__Challenge__
Render every line of the material below as a JSON list of strings, one string per line, leaving out any blank lines.

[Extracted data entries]

•••••

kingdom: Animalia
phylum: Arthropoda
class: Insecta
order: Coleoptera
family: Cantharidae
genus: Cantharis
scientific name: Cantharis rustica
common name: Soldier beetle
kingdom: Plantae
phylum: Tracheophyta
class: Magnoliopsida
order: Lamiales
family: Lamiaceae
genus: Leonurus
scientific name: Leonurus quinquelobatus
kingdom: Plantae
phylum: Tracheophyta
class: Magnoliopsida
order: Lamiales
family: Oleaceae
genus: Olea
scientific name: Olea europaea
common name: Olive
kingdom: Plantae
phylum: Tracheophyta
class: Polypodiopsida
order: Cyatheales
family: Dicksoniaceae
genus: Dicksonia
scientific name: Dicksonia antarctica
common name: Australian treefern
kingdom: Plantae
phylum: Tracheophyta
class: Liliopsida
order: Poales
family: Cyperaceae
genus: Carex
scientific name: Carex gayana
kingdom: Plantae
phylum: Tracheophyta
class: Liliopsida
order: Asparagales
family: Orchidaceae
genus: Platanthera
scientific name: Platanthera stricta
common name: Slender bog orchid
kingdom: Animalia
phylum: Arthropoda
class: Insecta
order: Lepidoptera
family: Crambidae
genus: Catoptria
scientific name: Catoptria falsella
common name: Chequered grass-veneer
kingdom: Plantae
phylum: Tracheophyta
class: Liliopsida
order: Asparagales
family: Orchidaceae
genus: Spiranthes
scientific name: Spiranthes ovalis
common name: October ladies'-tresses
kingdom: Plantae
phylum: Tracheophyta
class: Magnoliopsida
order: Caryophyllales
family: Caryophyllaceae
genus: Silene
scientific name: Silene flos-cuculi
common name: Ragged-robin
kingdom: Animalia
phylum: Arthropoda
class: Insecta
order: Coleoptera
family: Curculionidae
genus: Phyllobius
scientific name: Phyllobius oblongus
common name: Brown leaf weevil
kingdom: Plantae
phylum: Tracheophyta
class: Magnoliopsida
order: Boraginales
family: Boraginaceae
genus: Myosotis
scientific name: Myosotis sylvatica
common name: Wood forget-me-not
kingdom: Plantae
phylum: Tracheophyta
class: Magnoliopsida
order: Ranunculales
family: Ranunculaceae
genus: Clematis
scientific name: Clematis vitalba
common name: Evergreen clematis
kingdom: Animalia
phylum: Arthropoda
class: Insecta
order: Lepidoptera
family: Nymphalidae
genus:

•••••

__Output__
[
  "kingdom: Animalia",
  "phylum: Arthropoda",
  "class: Insecta",
  "order: Coleoptera",
  "family: Cantharidae",
  "genus: Cantharis",
  "scientific name: Cantharis rustica",
  "common name: Soldier beetle",
  "kingdom: Plantae",
  "phylum: Tracheophyta",
  "class: Magnoliopsida",
  "order: Lamiales",
  "family: Lamiaceae",
  "genus: Leonurus",
  "scientific name: Leonurus quinquelobatus",
  "kingdom: Plantae",
  "phylum: Tracheophyta",
  "class: Magnoliopsida",
  "order: Lamiales",
  "family: Oleaceae",
  "genus: Olea",
  "scientific name: Olea europaea",
  "common name: Olive",
  "kingdom: Plantae",
  "phylum: Tracheophyta",
  "class: Polypodiopsida",
  "order: Cyatheales",
  "family: Dicksoniaceae",
  "genus: Dicksonia",
  "scientific name: Dicksonia antarctica",
  "common name: Australian treefern",
  "kingdom: Plantae",
  "phylum: Tracheophyta",
  "class: Liliopsida",
  "order: Poales",
  "family: Cyperaceae",
  "genus: Carex",
  "scientific name: Carex gayana",
  "kingdom: Plantae",
  "phylum: Tracheophyta",
  "class: Liliopsida",
  "order: Asparagales",
  "family: Orchidaceae",
  "genus: Platanthera",
  "scientific name: Platanthera stricta",
  "common name: Slender bog orchid",
  "kingdom: Animalia",
  "phylum: Arthropoda",
  "class: Insecta",
  "order: Lepidoptera",
  "family: Crambidae",
  "genus: Catoptria",
  "scientific name: Catoptria falsella",
  "common name: Chequered grass-veneer",
  "kingdom: Plantae",
  "phylum: Tracheophyta",
  "class: Liliopsida",
  "order: Asparagales",
  "family: Orchidaceae",
  "genus: Spiranthes",
  "scientific name: Spiranthes ovalis",
  "common name: October ladies'-tresses",
  "kingdom: Plantae",
  "phylum: Tracheophyta",
  "class: Magnoliopsida",
  "order: Caryophyllales",
  "family: Caryophyllaceae",
  "genus: Silene",
  "scientific name: Silene flos-cuculi",
  "common name: Ragged-robin",
  "kingdom: Animalia",
  "phylum: Arthropoda",
  "class: Insecta",
  "order: Coleoptera",
  "family: Curculionidae",
  "genus: Phyllobius",
  "scientific name: Phyllobius oblongus",
  "common name: Brown leaf weevil",
  "kingdom: Plantae",
  "phylum: Tracheophyta",
  "class: Magnoliopsida",
  "order: Boraginales",
  "family: Boraginaceae",
  "genus: Myosotis",
  "scientific name: Myosotis sylvatica",
  "common name: Wood forget-me-not",
  "kingdom: Plantae",
  "phylum: Tracheophyta",
  "class: Magnoliopsida",
  "order: Ranunculales",
  "family: Ranunculaceae",
  "genus: Clematis",
  "scientific name: Clematis vitalba",
  "common name: Evergreen clematis",
  "kingdom: Animalia",
  "phylum: Arthropoda",
  "class: Insecta",
  "order: Lepidoptera",
  "family: Nymphalidae",
  "genus:"
]